(Data section)
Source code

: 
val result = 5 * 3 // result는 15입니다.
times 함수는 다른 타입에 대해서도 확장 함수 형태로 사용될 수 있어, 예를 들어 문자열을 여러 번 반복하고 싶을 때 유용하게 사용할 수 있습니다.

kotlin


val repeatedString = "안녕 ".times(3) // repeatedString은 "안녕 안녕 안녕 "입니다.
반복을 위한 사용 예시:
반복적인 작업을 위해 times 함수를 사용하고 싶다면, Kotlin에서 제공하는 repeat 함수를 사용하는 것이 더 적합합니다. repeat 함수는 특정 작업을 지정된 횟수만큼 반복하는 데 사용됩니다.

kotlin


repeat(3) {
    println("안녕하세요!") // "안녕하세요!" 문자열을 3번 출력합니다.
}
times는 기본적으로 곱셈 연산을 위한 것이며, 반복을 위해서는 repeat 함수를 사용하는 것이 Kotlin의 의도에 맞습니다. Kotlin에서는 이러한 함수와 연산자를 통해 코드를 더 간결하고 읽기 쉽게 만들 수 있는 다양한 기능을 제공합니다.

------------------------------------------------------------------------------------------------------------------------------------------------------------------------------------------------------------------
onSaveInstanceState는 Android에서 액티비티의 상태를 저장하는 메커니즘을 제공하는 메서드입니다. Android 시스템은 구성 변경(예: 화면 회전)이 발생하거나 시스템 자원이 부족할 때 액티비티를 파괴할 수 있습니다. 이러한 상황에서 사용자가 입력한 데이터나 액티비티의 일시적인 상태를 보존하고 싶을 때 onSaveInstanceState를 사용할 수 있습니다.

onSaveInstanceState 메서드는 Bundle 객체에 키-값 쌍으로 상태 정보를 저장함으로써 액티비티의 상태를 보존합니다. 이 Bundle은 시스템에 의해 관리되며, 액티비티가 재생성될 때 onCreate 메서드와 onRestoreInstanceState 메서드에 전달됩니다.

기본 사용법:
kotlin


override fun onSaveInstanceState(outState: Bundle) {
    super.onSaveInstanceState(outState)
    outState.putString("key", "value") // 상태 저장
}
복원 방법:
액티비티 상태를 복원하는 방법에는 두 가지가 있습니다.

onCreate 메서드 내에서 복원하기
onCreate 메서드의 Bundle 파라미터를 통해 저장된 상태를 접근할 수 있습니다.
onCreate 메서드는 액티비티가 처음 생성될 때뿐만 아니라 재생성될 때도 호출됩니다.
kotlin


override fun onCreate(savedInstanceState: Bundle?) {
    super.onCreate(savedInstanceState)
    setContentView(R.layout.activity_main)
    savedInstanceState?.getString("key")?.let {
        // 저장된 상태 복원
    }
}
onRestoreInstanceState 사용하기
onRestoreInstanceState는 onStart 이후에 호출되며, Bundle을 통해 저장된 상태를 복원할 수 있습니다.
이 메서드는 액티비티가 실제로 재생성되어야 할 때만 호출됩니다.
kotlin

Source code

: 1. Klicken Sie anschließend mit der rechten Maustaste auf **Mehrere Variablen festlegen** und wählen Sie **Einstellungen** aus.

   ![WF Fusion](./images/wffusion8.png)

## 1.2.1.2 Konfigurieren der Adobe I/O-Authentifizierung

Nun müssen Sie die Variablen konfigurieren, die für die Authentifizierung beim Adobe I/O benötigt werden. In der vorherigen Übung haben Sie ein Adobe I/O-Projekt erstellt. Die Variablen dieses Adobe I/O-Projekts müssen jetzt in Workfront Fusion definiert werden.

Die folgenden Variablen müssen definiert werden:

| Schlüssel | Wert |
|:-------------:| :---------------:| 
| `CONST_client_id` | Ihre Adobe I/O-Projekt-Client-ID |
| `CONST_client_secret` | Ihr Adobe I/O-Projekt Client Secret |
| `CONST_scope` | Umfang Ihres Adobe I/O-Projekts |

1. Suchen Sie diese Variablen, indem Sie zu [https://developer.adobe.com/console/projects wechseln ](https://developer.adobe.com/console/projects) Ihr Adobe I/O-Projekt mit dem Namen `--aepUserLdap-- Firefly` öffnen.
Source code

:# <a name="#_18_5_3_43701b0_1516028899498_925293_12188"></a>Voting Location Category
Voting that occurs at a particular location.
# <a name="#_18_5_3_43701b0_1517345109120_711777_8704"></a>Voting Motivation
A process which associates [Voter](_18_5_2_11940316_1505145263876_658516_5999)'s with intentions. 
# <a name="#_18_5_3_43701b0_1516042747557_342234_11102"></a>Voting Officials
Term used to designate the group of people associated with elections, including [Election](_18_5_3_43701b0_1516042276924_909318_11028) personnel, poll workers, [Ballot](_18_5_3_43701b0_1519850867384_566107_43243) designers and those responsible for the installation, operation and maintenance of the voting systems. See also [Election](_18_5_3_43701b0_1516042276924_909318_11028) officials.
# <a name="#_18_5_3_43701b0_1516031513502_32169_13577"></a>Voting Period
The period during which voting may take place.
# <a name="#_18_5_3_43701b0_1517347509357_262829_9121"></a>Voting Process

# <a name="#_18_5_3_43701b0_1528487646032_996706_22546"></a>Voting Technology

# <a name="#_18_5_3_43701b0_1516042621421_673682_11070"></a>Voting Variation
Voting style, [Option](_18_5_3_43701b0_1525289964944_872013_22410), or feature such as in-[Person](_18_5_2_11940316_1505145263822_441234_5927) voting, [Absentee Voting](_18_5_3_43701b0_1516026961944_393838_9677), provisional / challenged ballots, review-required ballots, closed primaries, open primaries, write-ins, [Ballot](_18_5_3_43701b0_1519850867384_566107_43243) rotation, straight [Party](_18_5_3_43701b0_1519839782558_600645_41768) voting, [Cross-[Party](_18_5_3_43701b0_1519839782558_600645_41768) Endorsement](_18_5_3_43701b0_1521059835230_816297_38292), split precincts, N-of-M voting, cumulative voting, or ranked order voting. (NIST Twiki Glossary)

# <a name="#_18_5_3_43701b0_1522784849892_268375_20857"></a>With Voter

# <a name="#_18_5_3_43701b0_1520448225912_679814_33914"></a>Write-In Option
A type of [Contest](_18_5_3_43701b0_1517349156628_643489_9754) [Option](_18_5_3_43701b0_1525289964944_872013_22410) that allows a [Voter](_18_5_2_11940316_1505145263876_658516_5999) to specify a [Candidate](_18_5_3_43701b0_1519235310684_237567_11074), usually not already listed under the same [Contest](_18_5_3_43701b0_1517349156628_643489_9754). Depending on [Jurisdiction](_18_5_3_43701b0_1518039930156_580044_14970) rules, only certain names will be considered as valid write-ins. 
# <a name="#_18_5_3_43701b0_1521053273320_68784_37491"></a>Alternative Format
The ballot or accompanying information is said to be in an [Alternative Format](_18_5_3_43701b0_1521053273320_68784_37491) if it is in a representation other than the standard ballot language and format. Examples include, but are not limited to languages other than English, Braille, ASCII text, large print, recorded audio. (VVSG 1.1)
(End Data section)
Exercise details -
Only the lines containing the word "문자열을" should be returned from the data above.

Solution for this task -
times 함수는 다른 타입에 대해서도 확장 함수 형태로 사용될 수 있어, 예를 들어 문자열을 여러 번 반복하고 싶을 때 유용하게 사용할 수 있습니다.
    println("안녕하세요!") // "안녕하세요!" 문자열을 3번 출력합니다.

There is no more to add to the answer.